By Paula Briggs
As part of the How to Be A Creative Producer project, teenagers aged 12 and 13 have been working together to create a series of animations which will inspire other teenagers to take the leap and become creative producers, not just digital consumers.
The project will run over a series of months as the teenagers work with myself to understand how we can create visual and aural equivalents to communicate sometimes quite complicated concepts. We will be using a number of different animation techniques, and this post shares the process behind the making of two clips, both of which used a green screen.
The sessions used minimal equipment and we had no previous experience!
Clip 1 – Cycling Through a Wheat Field
Part of the project involves helping teenagers understand the creative process itself, and sharing how they might use this knowledge to help themselves access and feed their own creativity. One of the concepts within this is to communicate the idea that sometimes ideas come when we are not actually involved in our main area of work, and that we need to do other things in our day, particularly physical things, which distract us just enough to give ourselves space for an idea to land.
In this small clip, and inspired by a recent school production of Spamalot (children were introduced to Monty Python’s archetypal imagery) we decided to animate a man, cycling through a wheat field on a hot summers day.
In addition to using technology to create this animation, I felt that I wanted the animation itself to feel made by hand.
I showed the children this video here in which Terry Gilliam shares the making of some Monty Python animations. The contrast between the very low-tech animation style with today’s animation apps is striking but inspiring!
We began by making elements to work with.
A simple bike was made from a paper print and dowel. No moving parts needed:
A wheat field was made by drawing single ears of wheat, and trapping them between two pieces of wood:
A VERY low tech green screen was made from green paper:
A hairdryer was used to create a breeze to blow through the field:
A bird was drawn on white paper and attached to a green card rod:
The elements were brought together. We shot the animation on an iPad using Stop Motion Pro software, simply using the green screen setting within the app. The resulting clip (with sound) was then further edited in iMovie. The clip will form part of a larger story line in the finished animation.
Clip 2 – A Safe Space
The second clip forms part of a section in the project in which we want to communicate the various reasons why being creative might be good for our wellbeing. In this particular clip, teenagers wanted to share the idea that creating stuff can help you forget your anxieties: through making things (whatever form that takes) you create for yourself a safe space, and you put yourself in the centre of your own world.

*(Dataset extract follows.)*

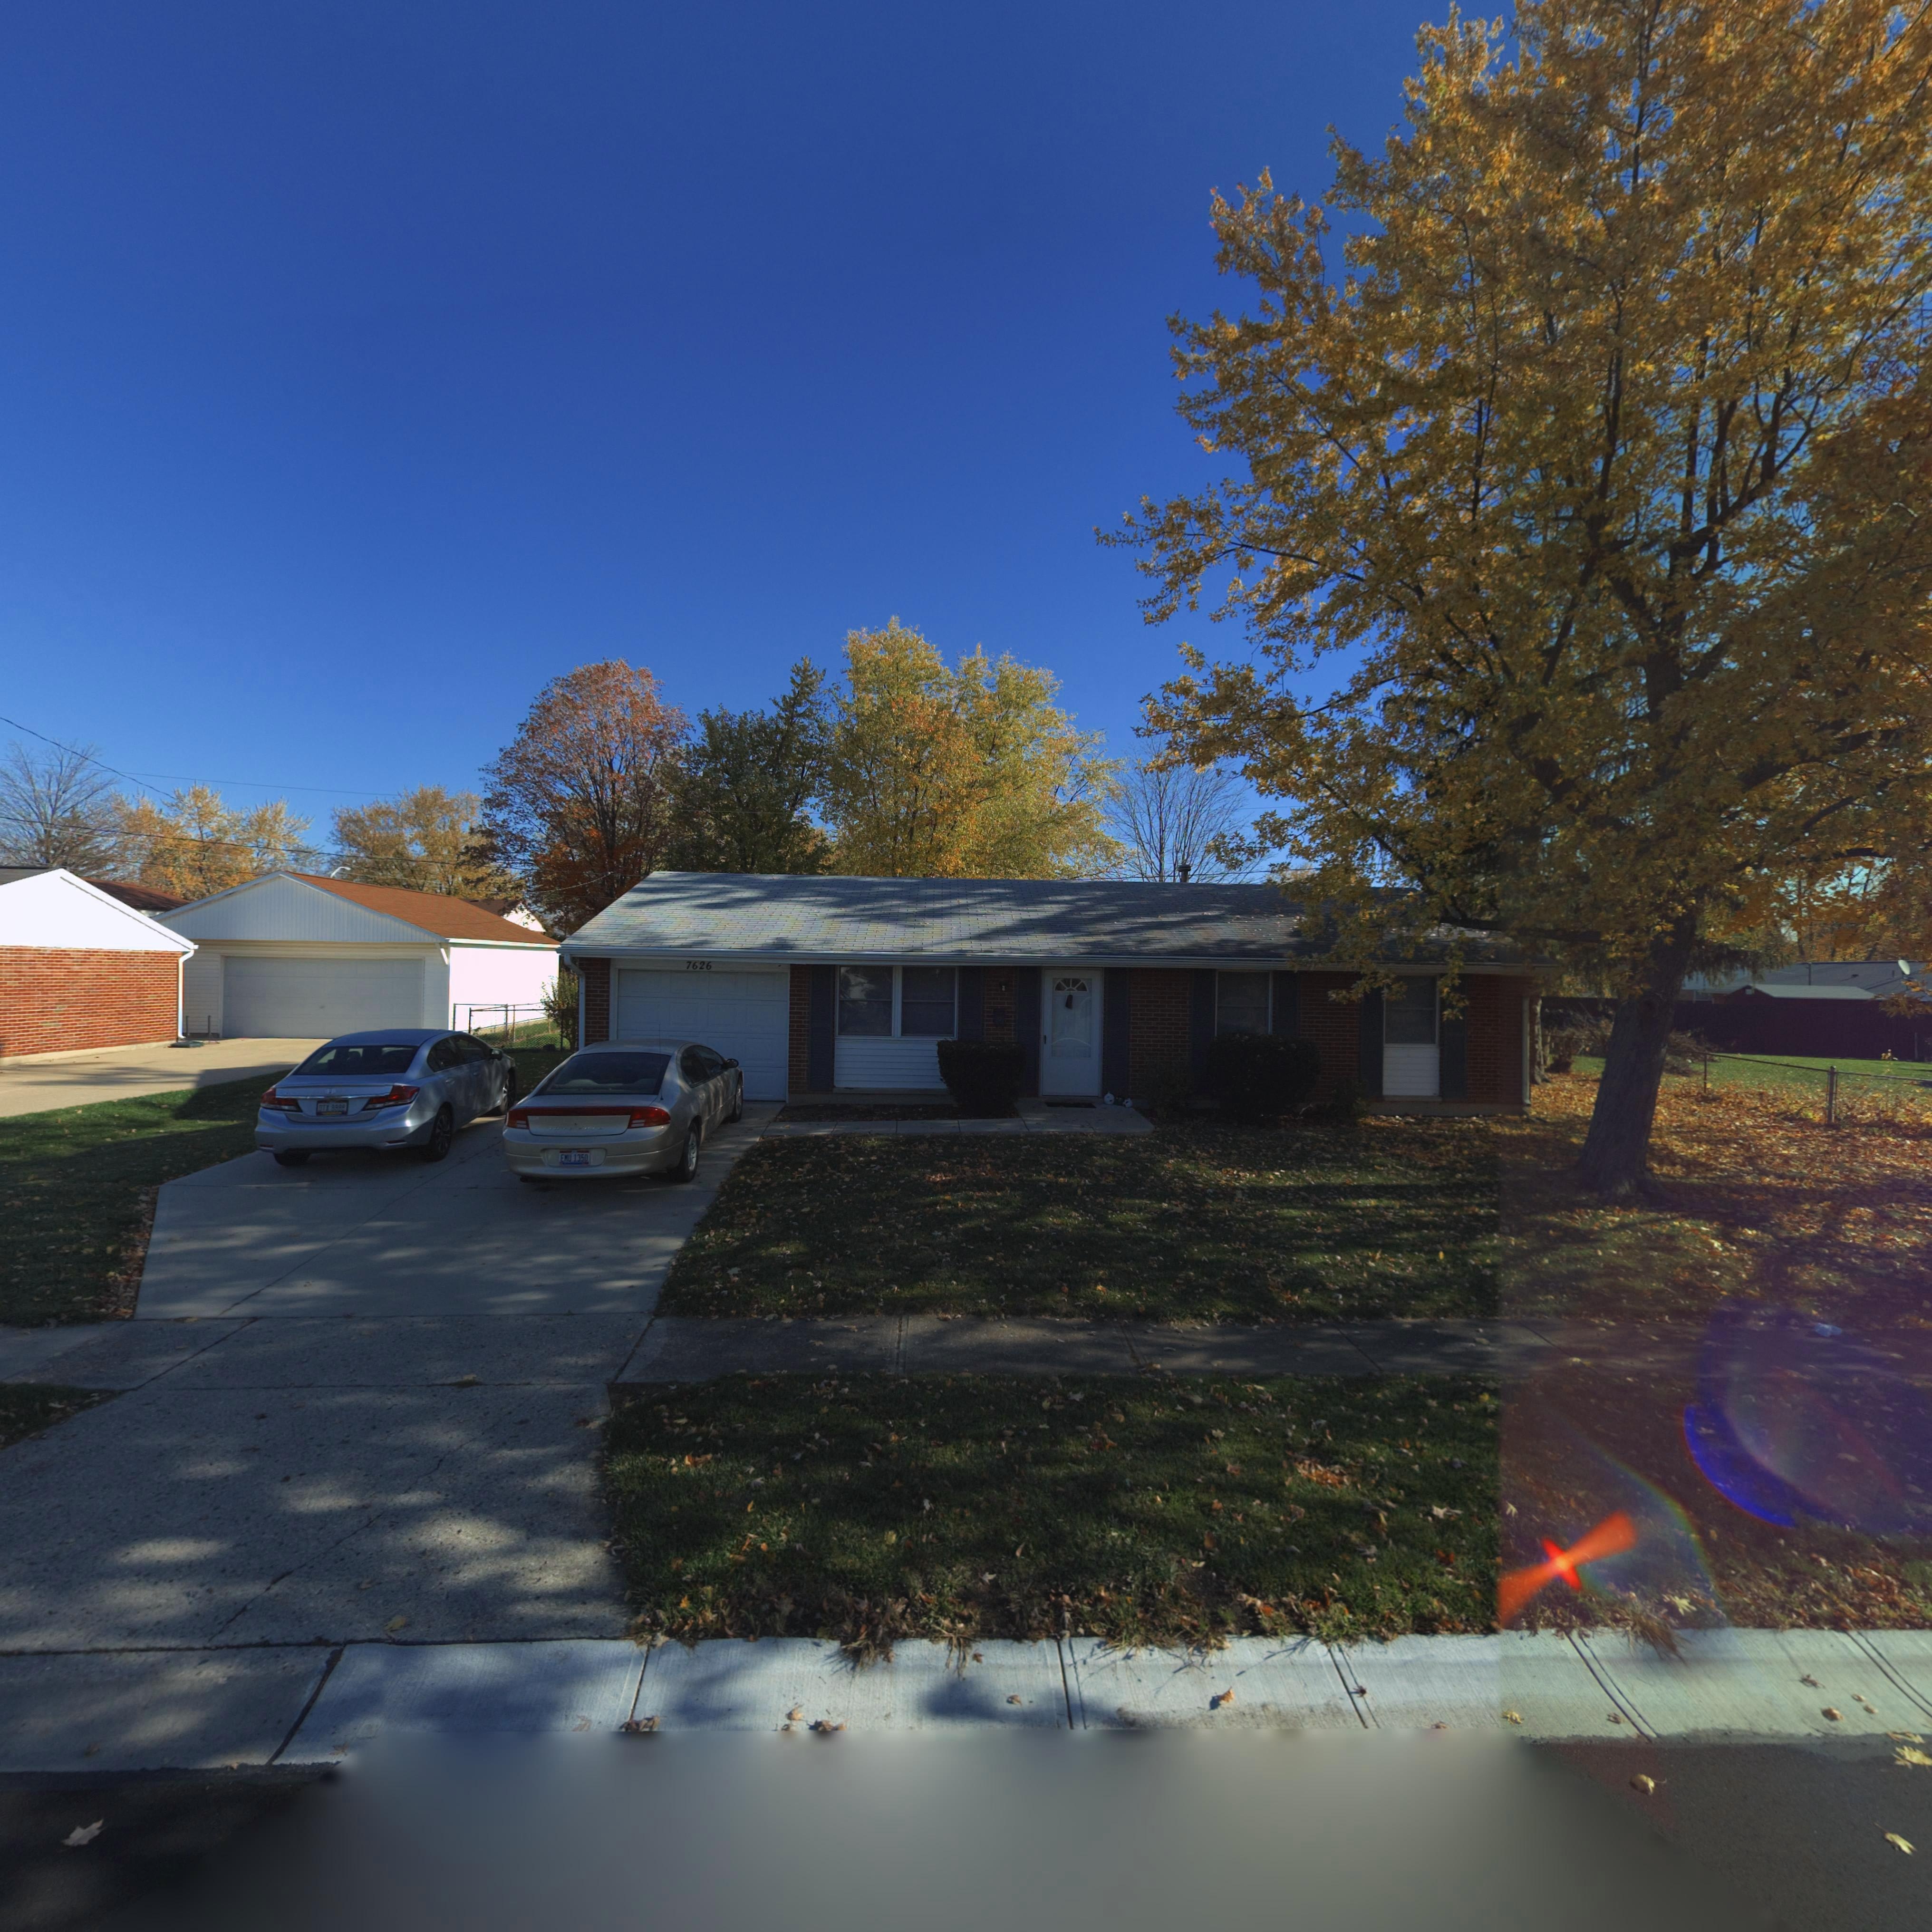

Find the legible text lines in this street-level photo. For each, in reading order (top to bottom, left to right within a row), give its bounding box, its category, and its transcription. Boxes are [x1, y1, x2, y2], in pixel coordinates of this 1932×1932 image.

[685, 960, 713, 971] StreetNumber: 7626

This green screen animation combines whiteboard animation with blue screen, and involved editing in iMovie to superimpose two animation clips.
We began by drawing directly on a whiteboard with whiteboard pen to create a growing line drawing stop frame animation. We added text (which we had printed and cut out) to the image. This formed one clip, and was once again filmed in Stop Motion Pro.
We then took a photograph of a walking figure carrying a guitar. Ignore the green screen here – we weren’t using it!
We printed out the figure on A4 card and used it to animate:
We then filmed 3 separate stop frame animations using a large green screen:
We used 3 images which were imported to the iPad as green screen backgrounds: a night sky, a wood and an old house. The idea was that each of these would provide a different context/mood/safe space for the guitarist as he played:
We imported all the footage into iMovie and used the “picture in picture” feature to superimpose the green screen animations onto the whiteboard animations. Music was added and the (nearly finished) clip is shared below:
Many thanks to Rowan, Alex, Amelia, Lluis and Immy for working on these scenes!